Document-based Sharding

document_id hash → shard

Pros:

Even distribution
Easy to scale

Cons:

Query must fan out to many shards

Term-based Sharding

term → shard

Pros:

Query can hit fewer shards for some terms

Cons:

Hot terms can create hot shards

Hybrid Sharding

Used in larger systems.

Replication

Used for:

High availability
Read scaling
Failover

👉 Interview Answer

I would shard the index horizontally, commonly by document ID, because it gives a balanced distribution.

Search queries may fan out to multiple shards, and each shard returns top K results.

The coordinator then merges and ranks results globally.

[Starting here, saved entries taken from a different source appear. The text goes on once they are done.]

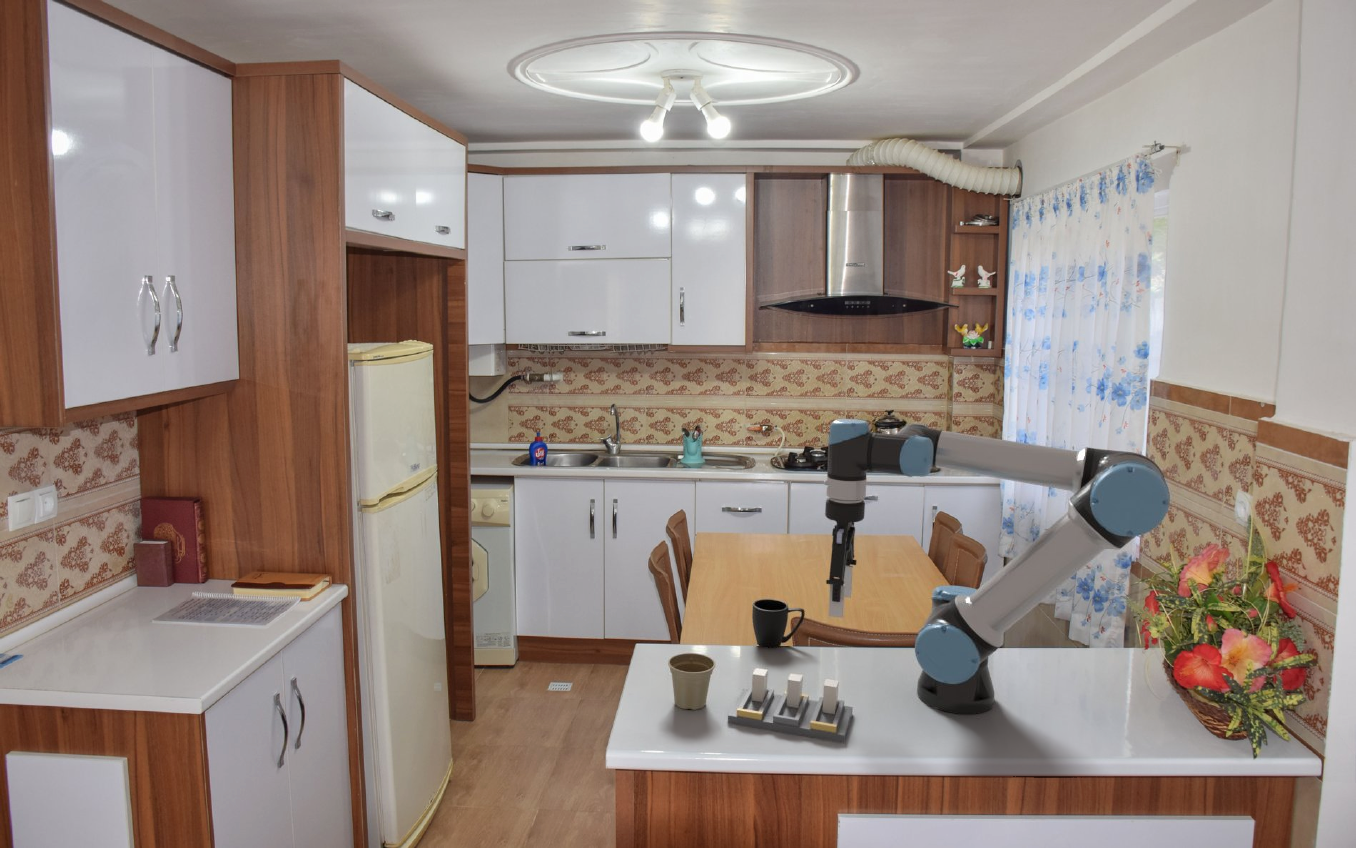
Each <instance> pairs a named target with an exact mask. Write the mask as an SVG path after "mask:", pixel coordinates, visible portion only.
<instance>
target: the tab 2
mask: <svg viewBox="0 0 1356 848" xmlns="http://www.w3.org/2000/svg"><path fill="white" fill-rule="evenodd" d="M803 677H804V675H803V674H796V673H790V674H789V675H788V678H787V686H786V687H787V689H786V690H787V706H788V707H794V708H799V707H800V704H801V702H802V694H803V681H804V680H803V679H804V678H803Z"/></svg>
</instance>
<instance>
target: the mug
mask: <svg viewBox="0 0 1356 848" xmlns="http://www.w3.org/2000/svg"><path fill="white" fill-rule="evenodd" d="M751 612H752V613H751V614H752V615H751V618H752V628H753V631H754V636H755V640H756V644H757V645H758V646H759V647H760V648H764V649H777V648H779V647H780V646H782V644H785V643H787V642H788V641H789V640H790V639H791V638H792V637H793V636H794V634H796V632H797V630H798V629H799V628H800V626H801V625H802V623H803V621H804V619H805V609H804V608H801V607H792V608H791V607H790V608H789V604H788V603H787V602H785V601H783V600H779V599H773V598H763V599H757V600H755V601H753V603H752V611H751ZM792 612H801V614H800V618H799V620H798V622H797V624H795V626H794V627H793V629H792V630H791V631H790V633H788V634H787V635H785V632H786V629H787V625H788V620H789V619H788V618H789V613H792Z"/></svg>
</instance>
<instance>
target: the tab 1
mask: <svg viewBox="0 0 1356 848" xmlns="http://www.w3.org/2000/svg"><path fill="white" fill-rule="evenodd" d="M768 674H769V670H768V669H766V668H765V669H764V668H758V667H756V668H755V669H754V670H753V673H752V679H751V682H752V683H751V686H752V701H758V702H764V700H765V698H766V696H767V688H768V678H769V677H768V676H769V675H768Z"/></svg>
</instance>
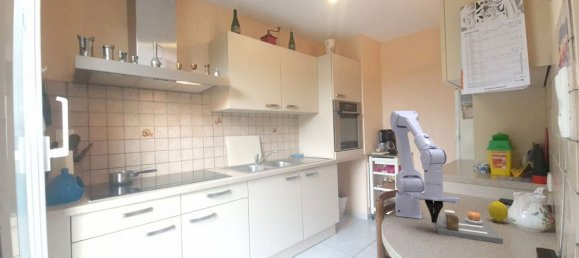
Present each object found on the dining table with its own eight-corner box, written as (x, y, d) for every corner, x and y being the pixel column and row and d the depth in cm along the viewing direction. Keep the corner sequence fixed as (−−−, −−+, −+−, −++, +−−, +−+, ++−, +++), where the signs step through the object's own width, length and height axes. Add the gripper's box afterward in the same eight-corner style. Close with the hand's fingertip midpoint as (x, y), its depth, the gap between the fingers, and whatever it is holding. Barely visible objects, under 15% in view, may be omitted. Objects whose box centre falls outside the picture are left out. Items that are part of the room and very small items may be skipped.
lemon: (511, 225, 89) (511, 203, 89) (494, 224, 90) (494, 202, 90) (501, 219, 94) (501, 199, 94) (485, 218, 95) (485, 198, 95)
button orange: (468, 219, 87) (468, 213, 87) (466, 216, 90) (466, 210, 90) (481, 221, 86) (481, 215, 86) (478, 217, 89) (478, 212, 89)
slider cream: (445, 223, 87) (445, 212, 87) (444, 220, 89) (444, 209, 89) (455, 224, 85) (455, 213, 85) (453, 221, 88) (453, 210, 88)
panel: (438, 234, 82) (438, 226, 82) (433, 218, 96) (432, 212, 96) (502, 243, 74) (502, 235, 74) (486, 225, 89) (486, 218, 89)
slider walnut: (448, 228, 82) (447, 217, 82) (446, 225, 84) (446, 214, 84) (458, 230, 80) (458, 218, 80) (456, 227, 83) (456, 215, 83)
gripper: (410, 183, 84) (411, 222, 84) (460, 187, 78) (461, 229, 78) (410, 179, 91) (410, 216, 91) (456, 183, 85) (457, 222, 84)
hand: (433, 222), depth 85 cm, fingers closed
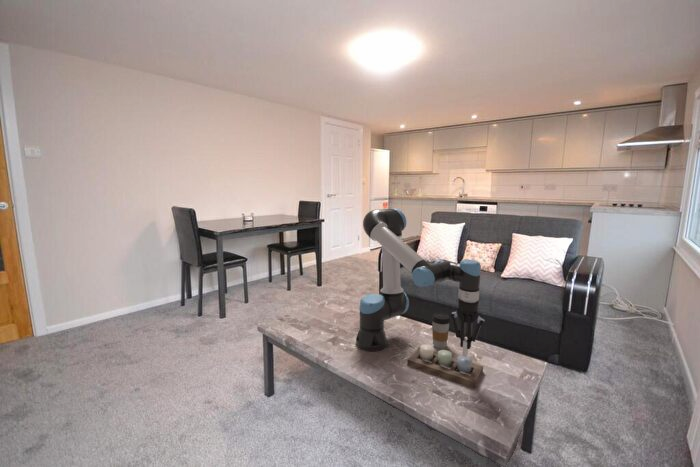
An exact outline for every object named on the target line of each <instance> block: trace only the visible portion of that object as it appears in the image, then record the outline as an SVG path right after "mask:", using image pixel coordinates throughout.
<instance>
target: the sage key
mask: <svg viewBox="0 0 700 467" xmlns="http://www.w3.org/2000/svg"><path fill="white" fill-rule="evenodd" d="M437 352H438V365H440V366H442V367H448V366H449V365H451V362H452V357H453V354H452V352H451V351H449V350H446V349H441V350H438V351H437Z"/></svg>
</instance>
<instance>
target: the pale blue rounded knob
mask: <svg viewBox="0 0 700 467" xmlns="http://www.w3.org/2000/svg"><path fill="white" fill-rule="evenodd" d="M456 358H457V370H458V371H459V372H461V373H471V372H470V371H471V365H472V363H473V361H472V358H471V357H469V356H468V355H467V356H466V357H464V356H462V355H459V356H458V357H456Z"/></svg>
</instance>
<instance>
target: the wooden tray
mask: <svg viewBox="0 0 700 467" xmlns="http://www.w3.org/2000/svg"><path fill="white" fill-rule="evenodd" d="M438 352H439V351H435V350H433V358H432V359H430V361H431V362H429V361H428V360H425V359H422V358H421V357H420V346H418V347H417V348H416V349H415V350H414V352H413V353H412V354H410V356H409V357H408V359H407V360H406V361H407V366H410V367H413V368H415V369H418V370H421V371H425V372H426V373H430V374H433V375H436V376H439V377H442V378H444V379H446V380H449V381H453V382H456V383H458V384H460V385H464V386H467V387H469V388H472V389H476V387H477V384H478V383H479V380H480V378H481V376H482V374H483V370H484V365H480V364H476V363H473V362H472V365H471V371H470V372H469V373H470V375H469V374H465V373H464V372H461V371H457V370H458V369H457V358H458V357H454V356H452V362H451V365H449V366H450V368H448V367H446V366H443V365H440V364H439V363H438Z"/></svg>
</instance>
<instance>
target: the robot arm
mask: <svg viewBox="0 0 700 467" xmlns="http://www.w3.org/2000/svg"><path fill="white" fill-rule="evenodd" d="M362 228H363V230H364V233H366V235H367V236H368V237H369V238H370V239H371V240H372V241H373V242H374V241H375V242H377V243H379V245H381V260H382V262H381V263H382V285H383V287H382V288H381V289H380V290H379V291H380V294H379V293H370V294H366V295H364V296H363V297H362V298H361V299H360V302H359V306H358V308H359V329H358V331H357V334H356V338H355V345H356V346H357V348H359V349H361V350H363V351H367V352H377V351H381V350H384V349H386V347H387V346H388V337H387V335H386V332H385V329H384V328H385V321H387V320H391V319H393V318H395V317H400V316H401V315H402V314H405V313H406V312H407V311H408V310H409V306H410V300H409V297H408V295H407V293H406V292H405V290H404V288H403V287H402V286H401V265H402V266H403V267H404V268H405V269H406V270H408V272H410V273H411V278H412V279H411V280H412V281H413V283H414V285H416V286H417V287H420V288H425V287H430V286H432V285H436V284H437V283H438V284H439V283H442V282H445V281H446V282H447V281H451V282H456V283H458V299H457V300H458V301H457V309H456V311H452V312H451V313H450V317H451V319H452V323H453V328H454V333H455V337H456V338H458V339H460V344H459V346H460V348H462V352H461V353H462V355H461V356H464V357H466V356H467V357H468V354H469V350H471V347H472V342H473V343H475V342H476V340H477V339H478V336H479V333H480V329H481V327H482V325H483V324H485V322H486V319H485V318H482V317H481V316H480V314H479V300H480V283H481V275H482V272H481V268H482V267H481V263H480V262H479V261H478V260H476V259H475V260H474V259H462V260H460V262H459V263H458V262H456V261H451V260H447V259H440V258H438V259H436V260H435V261H433V263H431V264H430V263H429V262H428V261H426V259H424V258H423V257H422V256H421V255H419V253H417V251H415V250H414V249H413V248H412V247H410V246H409V245H408V244H407V243H405V242H404V241H403V240H402V239H401V238H402V236H403V231H404V230H405V229H406V228H407V218H406V215H405V213H404V212H403V211H402V210H401V209H398V208H392V207H391V208H383V209H373V210H371V211H368V212H367V213H366V214H365V216H364V218H363V221H362ZM459 320H460V323H459ZM475 321H476V322H477V325H476V327H475V331H474V333H473V325H474V322H475ZM460 325H461V326H460ZM466 326H467V327H466ZM466 329H467V336H466Z"/></svg>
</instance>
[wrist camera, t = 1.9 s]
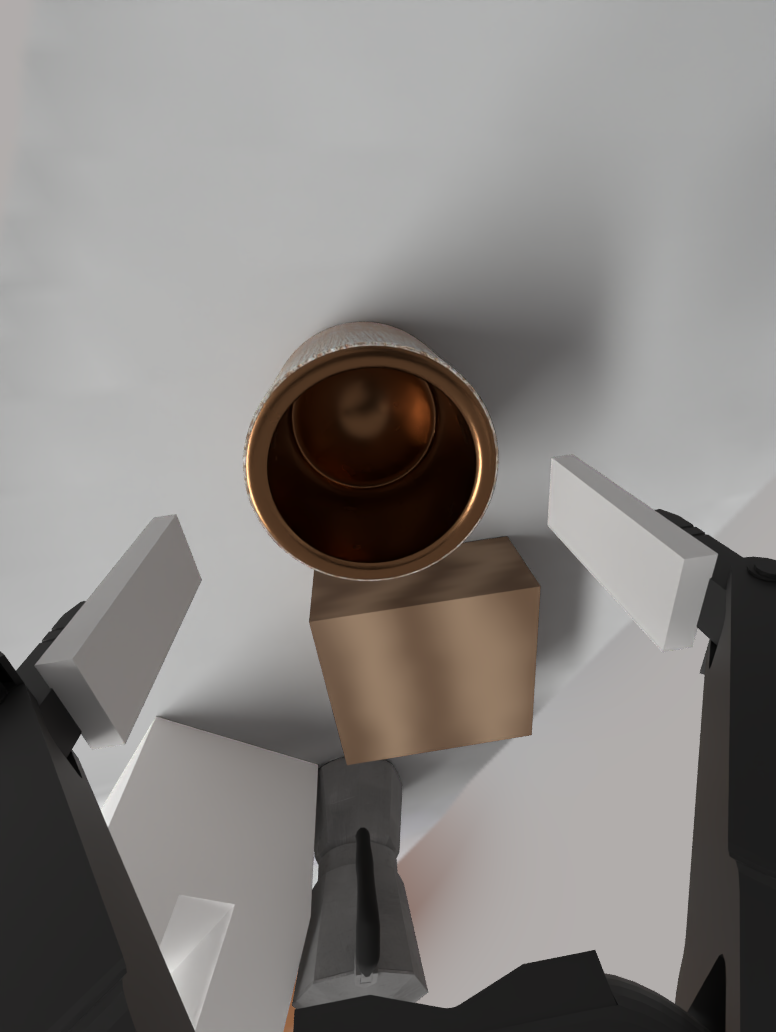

Replication improves availability and read throughput.

1️⃣2️⃣ Query Serving Flow

Flow

User query
→ API Gateway
→ Search Service
→ Query Understanding
→ Query Planner
→ Fan out to index shards
→ Retrieve candidates
→ Merge results
→ Rank / re-rank
→ Fetch document metadata
→ Return results

Shard Merge

Each shard returns:

top K local results

Coordinator merges:

global top K results

👉 Interview Answer

For query serving, the search service first understands the query, then fans out the request to relevant index shards.

Each shard returns local top results.

A coordinator merges those results, applies ranking or re-ranking, fetches metadata, and returns the final response.

1️⃣3️⃣ Trade-offs

Latency vs Relevance

More ranking features improve relevance
But increase latency

Freshness vs Cost

Real-time indexing improves freshness
But costs more and increases complexity

Recall vs Precision

Large candidate set improves recall
But makes ranking slower

Personalization vs Cacheability

Personalized results improve relevance
But reduce cache hit rate

Consistency vs Availability

Search results can be eventually consistent
Query serving should remain highly available

👉 Interview Answer

The main trade-offs are latency, relevance, freshness, recall, precision, and cost.

Larger candidate sets and stronger ranking models improve relevance, but they increase latency.

Real-time indexing improves freshness, but increases system complexity.

In most search systems, eventual consistency is acceptable for index updates.

1️⃣4️⃣ Failure Handling

Common Failures

Index shard unavailable
Indexing pipeline delayed
Ranking service down
Cache unavailable
Stale index
Hot query overload
Bad document causing indexing failure

Strategies

Return partial results
Retry shard query
Use replica shard
Fall back to simple ranking
Use cached results
Dead-letter queue for indexing failures
Rebuild index from source of truth

👉 Interview Answer

Search systems should degrade gracefully.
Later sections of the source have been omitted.